1. "Point & Shoot" cameras that still won't fit in your pocket.
New "Point & Shoot" Pocket Camera
Vivitar's model 700 pocket camera is an economical, lightweight alternative for backpackers who would rather not pack a bulky SLR. The Model 700 uses 110 film cartridges and has a built-in flash with a range of up to 22 ft. The camera has an all-glass 24mm f/7 lens, measures 6 3/4" x 2 1/2" x 3 1/6" and weighs just 7.7 ounces. It's easy to use, too. Just pop in a film cartridge, set the flash, point, and shoot. The Model 700 retails for about $49.95. For more information, write to Vivitar, 1630 Stewart St., Santa Monica, Calif. 90406
2. Having to invent your own hydration reservoir because CamelBak didn't exist yet.
I have a water bottle that fits in the lower pocket of my pack. It has a hole cut in the cap and a length of surgical tubing inserted deep into the water. The other end of the tubing is secured to the top of my packframe, up by my ear. When I want a drink, I just turn my head and sip away . . . no more hefting the pack on and off every time I'm thirsty. I also carry a regular cap, so I can use the bottle in the usual manner. -Russ Dix, Yakima, WA
3. Ordering everything from catalogs.
Mountain House Catalog
The free 1978 Mountain House catalog lists a wide variety of freeze dried foods. 114 items include entrees, complete meals, snacks, vegetables, fruits, meats, soups, beverages and desserts. Pick up a catalog at your dealer, or send a self-addressed envelope, with 24¢ stamp, to Oregon Freeze Dry Foods, PO Box 1048, Albany, Ore. 97321
4. Worrying about your camera film.
Traveling Photographers Risk Fogged Film
Photographers who travel by plane risk having their film fogged by the X-rays emitted by airport baggage inspection machines, according to the Kodak booklet "Tips for traveling Photographers." The risk is especially great for foreign lands where more intense X-rays are used in the machines. Repeated exposure to domestic luggage inspection machines. Repeated exposure to domestic luggage inspection machines can also fog your pictures. One way to avoid the problem is to request a visual inspection of your luggage when carrying film. The booklet is 35 cents from Kodak, Dept. 841, Rochester, New York 14650.

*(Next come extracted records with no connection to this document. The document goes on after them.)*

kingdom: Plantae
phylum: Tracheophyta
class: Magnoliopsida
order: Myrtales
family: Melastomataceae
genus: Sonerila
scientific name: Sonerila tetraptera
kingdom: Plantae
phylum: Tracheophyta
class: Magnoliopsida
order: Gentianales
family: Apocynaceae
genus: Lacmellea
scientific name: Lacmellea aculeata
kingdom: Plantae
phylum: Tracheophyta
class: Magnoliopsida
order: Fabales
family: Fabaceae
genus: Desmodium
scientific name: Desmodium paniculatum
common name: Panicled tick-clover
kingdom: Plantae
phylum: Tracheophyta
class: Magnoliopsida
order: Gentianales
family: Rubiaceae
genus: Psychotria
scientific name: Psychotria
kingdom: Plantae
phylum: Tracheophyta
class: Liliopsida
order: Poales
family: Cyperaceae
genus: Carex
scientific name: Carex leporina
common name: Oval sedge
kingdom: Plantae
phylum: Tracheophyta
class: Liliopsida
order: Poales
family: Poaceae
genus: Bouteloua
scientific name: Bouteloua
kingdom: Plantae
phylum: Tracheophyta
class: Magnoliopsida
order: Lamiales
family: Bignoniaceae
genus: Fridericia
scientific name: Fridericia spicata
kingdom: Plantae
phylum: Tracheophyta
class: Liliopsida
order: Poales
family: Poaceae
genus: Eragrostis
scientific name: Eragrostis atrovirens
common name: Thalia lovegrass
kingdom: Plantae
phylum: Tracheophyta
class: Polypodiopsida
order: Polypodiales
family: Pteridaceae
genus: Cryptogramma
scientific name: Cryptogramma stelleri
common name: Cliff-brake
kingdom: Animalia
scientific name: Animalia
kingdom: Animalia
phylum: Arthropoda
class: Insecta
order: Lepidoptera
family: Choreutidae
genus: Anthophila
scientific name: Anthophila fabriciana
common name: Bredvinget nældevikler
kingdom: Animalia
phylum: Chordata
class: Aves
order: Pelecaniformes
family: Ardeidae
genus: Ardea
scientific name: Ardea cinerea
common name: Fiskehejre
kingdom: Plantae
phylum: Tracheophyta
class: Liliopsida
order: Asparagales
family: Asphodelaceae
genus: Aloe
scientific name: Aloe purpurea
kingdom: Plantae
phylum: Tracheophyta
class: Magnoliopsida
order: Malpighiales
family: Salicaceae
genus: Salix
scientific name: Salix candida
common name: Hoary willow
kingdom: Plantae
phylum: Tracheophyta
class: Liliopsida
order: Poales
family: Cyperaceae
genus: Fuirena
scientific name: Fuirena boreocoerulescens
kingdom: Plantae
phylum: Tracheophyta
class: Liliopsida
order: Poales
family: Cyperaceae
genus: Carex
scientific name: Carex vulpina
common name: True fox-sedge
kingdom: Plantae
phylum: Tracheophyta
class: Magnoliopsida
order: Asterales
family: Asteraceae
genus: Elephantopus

5. Everyone assuming the default hiker is a "man".
By using your pack frame in place of poles, you can set up this one-man tent and still have access to your pack. The tent has a full-length net top and Super K-Kote fly. Its dimensions: 4 ft. x 7 ft. 6 in. x 2 ft. 10 in. Weight: 2 lbs. 3 1/2 oz. Pacific/Ascenté, P.O. Box 2028, Fresno, California 93718.
6. Horrible rain gear.
I'm sure that Foamback and Gore-Tex work pretty well as wind clothes and rain clothes in moderately rainy environments;but when put to the test of wilderness camping in real rain, such as that in southeastern Alaska, they simply fail miserably—seams, fabric, everything. Of the six such garments I had close association with this summer, all thoroughly sealed with a variety of seam sealer, none worked in the rains we encountered. It is irresponsible to advertise and sell these supposedly waterproof items at such exorbitant prices and at exaggerated claims of performance. Garbage bags are definitely waterproof and cheaper. Lou Awodey St. Joseph, Mich.
7. People putting wheat germ in everything.
8. No Google.
Hiking in Europe
Q. Where can I find information on hiking in Europe? —Mark Emmert, Elkhart, Ind.
A. The best available source is Walking in Europe by Ingremund Hagg, 1978 Swedish Touring Club. This is a forty-page booklet containing addresses of hiking organizations, sources of maps and other essential information. To order, send an international money order for 6.25 Swedish crowns (about $1.35) to Swedish Touring Club, Fack 5-103 80, Stockholm, Sweden. Another source is Wandering: A Walker's Guide to Mountain Trails of Europe by Ruth Rudern, Dial press, 1972. $8.95. On Foot Through Europe by Craig Evans will be published in March 1979 by BACKPACKER and will give in-depth information on trails in 30 European countries.
9. Logging your photo metadata by hand.
Keep A Photographic Journal
Reviewing pictures of wilderness travels in the comforts of home can bring a cascade of happy memories or it can trigger frustrations. Where was this picture taken? What was wrong with the exposure? To avoid overloading my neurological circuits, I carry a pocket notebook and write the location or contents of each picture and other other important information like f-stop, shutter speed and light meter readings. This comparison of picture and camera setting is a valuable tool for improving my photographic skills. And the notes make it easier to recall where those pleasant moments took place. —Ted Amelun, Overland Park, Kans.
10. Velcro-ing your socks on the outside of your pack.
How to Dry Clothes While Hiking
Sew Velcro patches to your pack bag and the corresponding patches to items of clothing. It's great for drying out wet socks and tee shirts.